Task goal: Only one span belongs in the answer: the line holding "thumb tip: (109, 359)" through the last line of the entries below, retyped exactly.

BEGIN Input data

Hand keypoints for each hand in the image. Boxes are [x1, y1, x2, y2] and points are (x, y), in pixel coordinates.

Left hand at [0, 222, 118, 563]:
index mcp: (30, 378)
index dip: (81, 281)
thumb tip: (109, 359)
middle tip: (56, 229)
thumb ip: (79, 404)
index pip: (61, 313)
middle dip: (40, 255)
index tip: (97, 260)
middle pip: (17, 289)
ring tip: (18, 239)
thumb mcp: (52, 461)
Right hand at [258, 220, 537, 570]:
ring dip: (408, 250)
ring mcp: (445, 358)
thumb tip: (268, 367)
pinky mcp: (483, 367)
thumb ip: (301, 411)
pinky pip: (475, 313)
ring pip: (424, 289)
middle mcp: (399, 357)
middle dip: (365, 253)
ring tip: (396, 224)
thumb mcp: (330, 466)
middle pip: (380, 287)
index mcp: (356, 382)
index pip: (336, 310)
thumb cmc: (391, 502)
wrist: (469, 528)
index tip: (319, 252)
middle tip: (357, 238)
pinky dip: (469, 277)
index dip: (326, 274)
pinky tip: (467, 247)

END Input data

Result of the task:
thumb tip: (109, 359)
middle tip: (56, 229)
thumb ip: (79, 404)
index pip: (61, 313)
middle dip: (40, 255)
index tip: (97, 260)
middle pip: (17, 289)
ring tip: (18, 239)
thumb mcp: (52, 461)
Right hand at [258, 220, 537, 570]:
ring dip: (408, 250)
ring mcp: (445, 358)
thumb tip: (268, 367)
pinky mcp: (483, 367)
thumb ip: (301, 411)
pinky pip: (475, 313)
ring pip: (424, 289)
middle mcp: (399, 357)
middle dip: (365, 253)
ring tip: (396, 224)
thumb mcp: (330, 466)
middle pip: (380, 287)
index mcp: (356, 382)
index pip: (336, 310)
thumb cmc: (391, 502)
wrist: (469, 528)
index tip: (319, 252)
middle tip: (357, 238)
pinky dip: (469, 277)
index dip: (326, 274)
pinky tip: (467, 247)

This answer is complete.